# Changing the circuit layout



## Majewski (Jan 8, 2016)

Why is the customer talking to you but the jw who left makes the plan?

Why do they have the money for breakers per room but can't split lights and outlets?


----------



## sbrn33 (Mar 15, 2007)

Who actually draws a plan for house wiring? That cracks me up.


----------



## 746 Watts (Nov 13, 2016)

The previous guy drew it up, wired it, and isn't available any more. The home owner wants more receptacles now which will over load the receptacle count on each breaker, which I'm here to help out with. While looking at the layout with him, he doesn't like the old layout and wants it changed now.

They want things simple. One breaker, one room, all the lights and plugs off together. They are also running out of room in the panel.


----------



## Majewski (Jan 8, 2016)

How many plugs are allowed on one circuit?


----------



## 746 Watts (Nov 13, 2016)

Majewski said:


> How many plugs are allowed on one circuit?



12. But if you know the load, then you factor that in. One hair dryer is like 12 on its own.

◆ WORK TO COMPLETE ◆
a - Duplicate the part of the circuit layout thread between "Why is the customer" and "cracks me up.", inclusive.
b - Decide whether each statement agrees with the circuit layout thread. Answer yes or no, and quote the exact words from the thread that settle it. (i) The homeowner wants each room's lights and plugs on a single breaker. (ii) The person who first wired the house can still be reached. (iii) The panel has plenty of free space left.
The data placed after this thread is not needed.

◆ RECORDED INFORMATION ◆

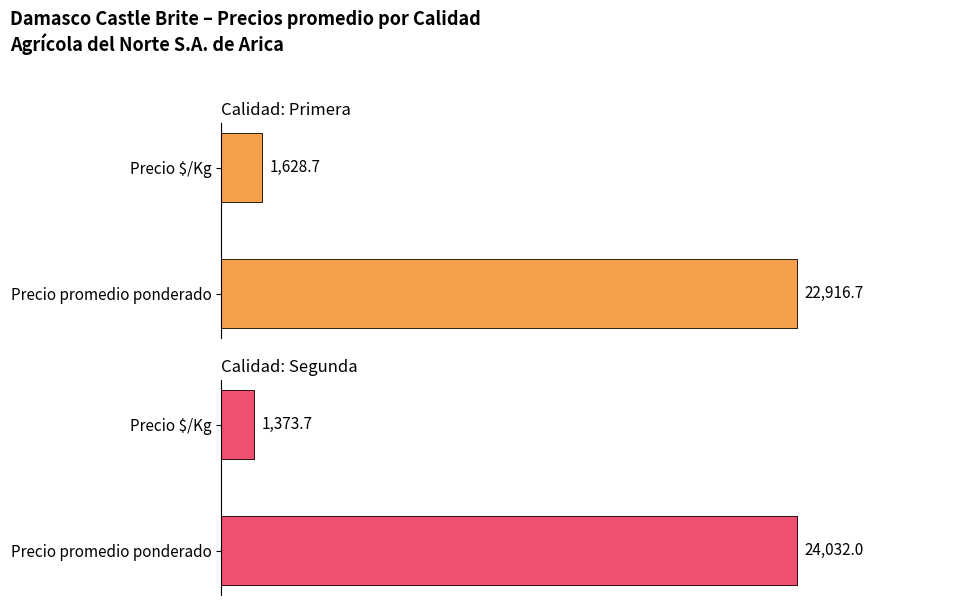

Read the Primera value at Precio $/Kg.

1628.7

◆ RESPONSES TO THE EXERCISE ◆
a -
Why is the customer talking to you but the jw who left makes the plan?

Why do they have the money for breakers per room but can't split lights and outlets?


----------



## sbrn33 (Mar 15, 2007)

Who actually draws a plan for house wiring? That cracks me up.

b -
(i) Yes: "One breaker, one room, all the lights and plugs off together."
(ii) No: "The previous guy drew it up, wired it, and isn't available any more."
(iii) No: "They are also running out of room in the panel."